• **Given text**
::::

Getting the file baseName depending on the file extension

It’s a common need in scripting is to want to retrieve the base name of a file, i.e. the name of the file without the extension. This is often used, for example, as a prefix to name other files you produce. This can be done using the file object getBaseName() function in Nextflow.

However, it’s also common that tools can read both plain text or compressed inputs by auto-detecting the file extension. However this can make scripting more cumbersome as getBaseName() only removes the last file extension.
e.g.

file("sampleA.ext").getBaseName()    -> "sampleA"
file("sampleA.ext.gz").getBaseName() -> "sampleA.ext"

The getBaseName() function, however can also take an integer argument, which is the number of extensions to remove.

file("sampleA.ext").getBaseName(1)    -> "sampleA"
file("sampleA.ext.gz").getBaseName(2) -> "sampleA"

::::

• **Given data**
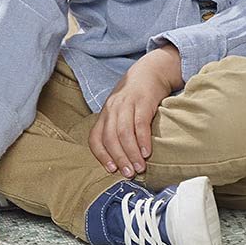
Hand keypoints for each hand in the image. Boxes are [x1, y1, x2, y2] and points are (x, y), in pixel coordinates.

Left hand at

::::

• **Assignment**
Continue the Nextflow base-name text from its last line. The material comes from a separate source.

• **Answer to this problem**
Using a test on the name, we can then make this test dynamic based on the input to automatically get the correct base name.

myfile.getBaseName(myfile.name.endsWith('.gz')? 2: 1)

which uses a ternary operator to return 2 if the filename ends with ‘.gz’, otherwise it returns 1.

4 Likes

There is also the very useful getSimpleName(), which removes all file extensions.

1 Like

Good point. This really depends on how many . user’s use in their inputs.
getSimpleName() strips everything after the first period.

file("sampleA.deduped.normalised.fastq.gz").getSimpleName() -> "sampleA"
file("sampleA.deduped.normalised.fastq.gz").getBaseName(2) -> "sampleA.deduped.normalised"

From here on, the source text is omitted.